Datica Blog

Privacy Shield: Know the ropes before pulling data back across the pond

Marcia Noyes

Marcia Noyes

Director of Communications

December 4, 2017   Compliance Security

If your U.S. company plans to bring health data from the European Union back to the states, you must address an additional privacy requirement laid out by the European Court of Justice. The EU-U.S. Privacy Shield, which replaced the previous Safe Harbour Framework, levies a stronger obligation on U.S. companies today. To comply, companies must either self-certify for the EU-U.S. Privacy Shield or obtain a third-party assessment. This self-certification or assessment confirms that your company meets the Privacy Shield Framework requirements that help protect the personal data of Europeans.

While everyone is gearing up for the General Data Protection Regulation (GDPR) that goes into effect for the European Union on May 25, 2018, one critical facet cannot be overlooked for customers who aspire to work internationally.

Q & A with Lori Meals

Datica Director of Compliance Lori Meals has been gathering more details on the Privacy Shield and readying Datica for its own self-certification. She recently sat down to answer questions on the topic that will be helpful to you as you think through the necessary steps in bringing private health data back to the states from abroad.

Why are the privacy protections more stringent in the European Union than the U.S.?

Lori Meals: The EU has been more progressive around data privacy, and that’s especially true for Germany. During World War II, the fascist regime used personal information to target people for all sorts of atrocities. Therefore, Europeans are especially sensitive to this sort of personal data being shared.

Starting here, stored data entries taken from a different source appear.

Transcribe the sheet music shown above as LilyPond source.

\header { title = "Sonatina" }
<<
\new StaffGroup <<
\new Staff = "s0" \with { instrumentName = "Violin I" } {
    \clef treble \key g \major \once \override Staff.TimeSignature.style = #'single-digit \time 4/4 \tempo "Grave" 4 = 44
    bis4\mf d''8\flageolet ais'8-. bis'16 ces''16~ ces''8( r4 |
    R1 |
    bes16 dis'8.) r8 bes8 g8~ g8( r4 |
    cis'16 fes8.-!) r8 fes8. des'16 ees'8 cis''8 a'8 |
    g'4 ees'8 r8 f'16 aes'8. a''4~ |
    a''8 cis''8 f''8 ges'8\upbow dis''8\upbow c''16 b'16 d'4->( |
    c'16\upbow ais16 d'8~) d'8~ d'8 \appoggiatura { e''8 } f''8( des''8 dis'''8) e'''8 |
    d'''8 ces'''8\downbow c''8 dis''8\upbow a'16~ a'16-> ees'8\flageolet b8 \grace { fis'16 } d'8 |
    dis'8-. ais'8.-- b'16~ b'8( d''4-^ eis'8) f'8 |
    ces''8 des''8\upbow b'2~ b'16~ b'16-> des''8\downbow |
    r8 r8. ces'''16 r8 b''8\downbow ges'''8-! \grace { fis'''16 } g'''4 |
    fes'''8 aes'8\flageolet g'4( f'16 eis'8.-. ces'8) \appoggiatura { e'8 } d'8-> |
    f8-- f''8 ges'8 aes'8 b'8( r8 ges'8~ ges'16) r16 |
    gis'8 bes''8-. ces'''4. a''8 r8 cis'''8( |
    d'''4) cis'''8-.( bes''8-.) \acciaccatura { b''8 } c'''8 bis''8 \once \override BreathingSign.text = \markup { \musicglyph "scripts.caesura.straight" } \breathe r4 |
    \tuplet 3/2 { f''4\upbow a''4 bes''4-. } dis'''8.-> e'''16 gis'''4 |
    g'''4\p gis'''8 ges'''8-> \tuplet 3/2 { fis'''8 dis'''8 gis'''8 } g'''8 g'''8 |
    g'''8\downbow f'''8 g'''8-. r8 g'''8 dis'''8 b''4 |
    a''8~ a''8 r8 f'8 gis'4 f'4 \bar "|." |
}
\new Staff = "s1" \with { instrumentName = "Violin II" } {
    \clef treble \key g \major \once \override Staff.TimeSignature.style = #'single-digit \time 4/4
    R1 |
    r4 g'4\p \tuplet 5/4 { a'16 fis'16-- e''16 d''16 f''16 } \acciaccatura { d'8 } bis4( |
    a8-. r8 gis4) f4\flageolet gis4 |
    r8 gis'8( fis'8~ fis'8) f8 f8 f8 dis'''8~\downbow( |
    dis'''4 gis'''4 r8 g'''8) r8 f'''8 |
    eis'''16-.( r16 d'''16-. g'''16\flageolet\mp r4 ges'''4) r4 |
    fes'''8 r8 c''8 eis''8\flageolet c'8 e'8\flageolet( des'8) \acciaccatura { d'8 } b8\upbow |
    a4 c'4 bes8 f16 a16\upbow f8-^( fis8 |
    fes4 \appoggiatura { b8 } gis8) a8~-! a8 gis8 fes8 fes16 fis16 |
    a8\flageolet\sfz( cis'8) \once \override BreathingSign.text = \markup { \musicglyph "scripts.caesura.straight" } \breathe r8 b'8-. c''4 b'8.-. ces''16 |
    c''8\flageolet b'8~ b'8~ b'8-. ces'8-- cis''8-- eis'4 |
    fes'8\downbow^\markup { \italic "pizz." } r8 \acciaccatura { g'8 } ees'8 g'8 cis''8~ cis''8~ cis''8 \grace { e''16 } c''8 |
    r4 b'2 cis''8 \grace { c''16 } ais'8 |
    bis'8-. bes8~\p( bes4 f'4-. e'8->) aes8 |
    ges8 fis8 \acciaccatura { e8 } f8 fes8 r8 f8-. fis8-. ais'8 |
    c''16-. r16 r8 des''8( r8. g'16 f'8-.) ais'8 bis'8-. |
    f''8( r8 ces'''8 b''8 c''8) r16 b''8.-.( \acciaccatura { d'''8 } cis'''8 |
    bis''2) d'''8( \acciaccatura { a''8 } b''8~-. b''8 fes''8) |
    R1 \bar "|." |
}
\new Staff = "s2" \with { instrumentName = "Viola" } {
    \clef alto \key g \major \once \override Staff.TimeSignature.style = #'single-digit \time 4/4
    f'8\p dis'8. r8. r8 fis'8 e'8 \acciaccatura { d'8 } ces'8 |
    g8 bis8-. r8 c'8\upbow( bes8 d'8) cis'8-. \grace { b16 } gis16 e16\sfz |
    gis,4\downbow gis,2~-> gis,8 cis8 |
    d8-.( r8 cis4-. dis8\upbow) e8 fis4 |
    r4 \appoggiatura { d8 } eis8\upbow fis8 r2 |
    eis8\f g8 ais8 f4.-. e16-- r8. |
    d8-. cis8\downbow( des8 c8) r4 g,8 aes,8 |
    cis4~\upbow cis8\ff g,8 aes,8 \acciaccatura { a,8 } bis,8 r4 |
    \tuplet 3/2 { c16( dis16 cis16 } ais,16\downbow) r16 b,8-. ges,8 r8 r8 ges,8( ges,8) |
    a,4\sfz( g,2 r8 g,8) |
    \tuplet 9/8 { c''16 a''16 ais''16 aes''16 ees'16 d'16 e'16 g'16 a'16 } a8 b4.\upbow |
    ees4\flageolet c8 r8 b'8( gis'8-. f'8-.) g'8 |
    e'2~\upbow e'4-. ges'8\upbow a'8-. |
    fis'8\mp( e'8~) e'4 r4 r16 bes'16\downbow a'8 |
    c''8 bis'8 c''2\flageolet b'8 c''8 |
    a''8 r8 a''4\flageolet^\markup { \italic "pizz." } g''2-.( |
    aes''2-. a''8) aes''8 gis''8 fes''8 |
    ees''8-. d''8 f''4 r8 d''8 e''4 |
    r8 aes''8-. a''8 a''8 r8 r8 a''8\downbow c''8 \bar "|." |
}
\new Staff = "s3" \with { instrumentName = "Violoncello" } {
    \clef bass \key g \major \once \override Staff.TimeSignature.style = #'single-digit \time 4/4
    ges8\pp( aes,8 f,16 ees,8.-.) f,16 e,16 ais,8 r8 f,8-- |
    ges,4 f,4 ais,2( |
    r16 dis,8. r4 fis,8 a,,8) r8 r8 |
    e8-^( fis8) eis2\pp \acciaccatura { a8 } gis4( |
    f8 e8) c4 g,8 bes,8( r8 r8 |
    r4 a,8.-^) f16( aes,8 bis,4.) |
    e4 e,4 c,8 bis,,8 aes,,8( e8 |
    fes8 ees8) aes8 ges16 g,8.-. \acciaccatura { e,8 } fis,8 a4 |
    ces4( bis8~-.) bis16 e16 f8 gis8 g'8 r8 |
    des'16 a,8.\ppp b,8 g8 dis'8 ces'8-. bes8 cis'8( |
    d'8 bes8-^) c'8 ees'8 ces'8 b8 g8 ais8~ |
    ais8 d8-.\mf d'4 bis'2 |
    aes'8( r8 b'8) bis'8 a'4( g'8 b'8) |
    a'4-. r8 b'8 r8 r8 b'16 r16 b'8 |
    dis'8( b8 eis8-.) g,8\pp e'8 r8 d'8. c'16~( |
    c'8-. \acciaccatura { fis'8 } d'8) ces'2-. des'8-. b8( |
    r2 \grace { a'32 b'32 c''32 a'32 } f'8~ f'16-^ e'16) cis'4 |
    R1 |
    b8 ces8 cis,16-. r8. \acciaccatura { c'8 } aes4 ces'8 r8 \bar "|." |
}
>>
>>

Why was the Safe Harbour Framework invalidated and the EU-U.S. Privacy Shield enacted in its place?

Lori: All comes down to Edward Snowden. Remember him? He’s the former National Security Association (NSA) contractor who revealed that the intelligence agency had been spying on European citizen data held by American companies. That snowball quickly rolled downhill to Facebook. Austrian student Max Schrems filed subsequent lawsuits, alleging that Facebook had not been protecting personal data of Europeans, as extrapolated from the Snowden leaks. Those leaks showed that the NSA performed surveillance on technology companies, like Facebook. His complaints landed in the European Court of Justice whose governance quickly invalidated the Safe Harbour Framework and exacted a seismic shift upon international data privacy.

Is the Privacy Shield certification required for Datica?

Lori: No, it is not incumbent upon us, but it is for our customers, assuming they are expanding into Europe and/or using European citizen data. Without the Privacy Shield, a U.S. company is potentially liable when not adhering to these principles.

Then why is Datica moving down the path toward self-certification for the Privacy Shield Framework?

Lori: The self-certification adds that extra layer of protection for which Datica is known.

What must a customer know about Privacy Shield?

Lori: The Privacy Shield has a couple of important vocabulary words: data controller and data processor. Datica would be the “data processor” because we only work on behalf of those who are collecting the data. The Privacy Shield lays out the data protection principles that gives an individual the right to know that a company not only holds your data, but that the individual can request that such data be deleted, updated or changed, as well as requesting copies of it.

Is there anything else that a Datica customer needs to know?

Lori: Before expanding into Europe, U.S. companies must sign a Data Processing Agreement (DPA). The DPA signifies the agreement the parties’ have made with respect to terms governing personal data processing. Organizations will also need to contract with a 3rd party to handle complaints about how the organization handles data, should any arise.

How does this impact digital health companies long-term?

Lori: The rules and regulations have become more stringent upon U.S. companies involved with cross border data transfers. Abiding by the European requirements is imperative for staying out of hot legal waters.

Datica exists to help make digital health companies successful whether they work solely with U.S. citizen data or if they dip a toe into the commercial waters between countries. We live in a thriving, global digital economy today. When everyone follows the rules, we increase the chances of digital health success and decrease the chances of getting our hands and wallets slapped in court.